WORK TO BE COMPLETED: State how many lines in the material hold the string "abordando"; nothing besides that number is expected.

GIVEN INFORMATION:
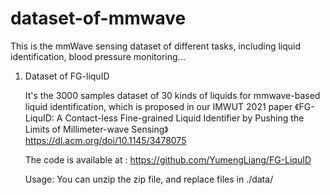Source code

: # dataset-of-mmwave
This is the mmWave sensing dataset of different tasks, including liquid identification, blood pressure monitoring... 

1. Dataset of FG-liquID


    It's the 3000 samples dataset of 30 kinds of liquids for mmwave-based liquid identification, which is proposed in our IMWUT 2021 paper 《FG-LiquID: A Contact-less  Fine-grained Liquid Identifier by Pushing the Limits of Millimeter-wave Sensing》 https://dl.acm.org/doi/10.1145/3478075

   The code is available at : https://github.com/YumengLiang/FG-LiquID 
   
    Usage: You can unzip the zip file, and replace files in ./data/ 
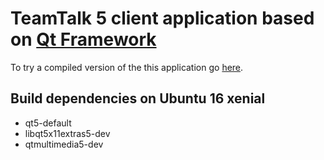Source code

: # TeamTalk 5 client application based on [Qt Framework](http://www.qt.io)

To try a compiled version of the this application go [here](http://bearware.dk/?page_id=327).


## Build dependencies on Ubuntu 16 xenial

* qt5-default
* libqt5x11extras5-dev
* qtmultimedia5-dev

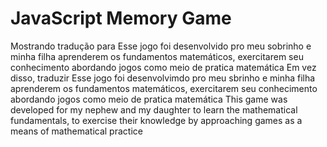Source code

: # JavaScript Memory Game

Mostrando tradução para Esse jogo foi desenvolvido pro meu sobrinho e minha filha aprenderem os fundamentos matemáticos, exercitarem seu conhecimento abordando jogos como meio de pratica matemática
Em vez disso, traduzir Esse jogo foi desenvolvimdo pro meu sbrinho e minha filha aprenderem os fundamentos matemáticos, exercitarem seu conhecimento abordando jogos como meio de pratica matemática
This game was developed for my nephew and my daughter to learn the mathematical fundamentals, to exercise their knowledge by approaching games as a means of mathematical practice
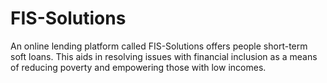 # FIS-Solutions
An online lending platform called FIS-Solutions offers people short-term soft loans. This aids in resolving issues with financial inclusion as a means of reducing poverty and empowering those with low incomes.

ANSWER SPACE: 2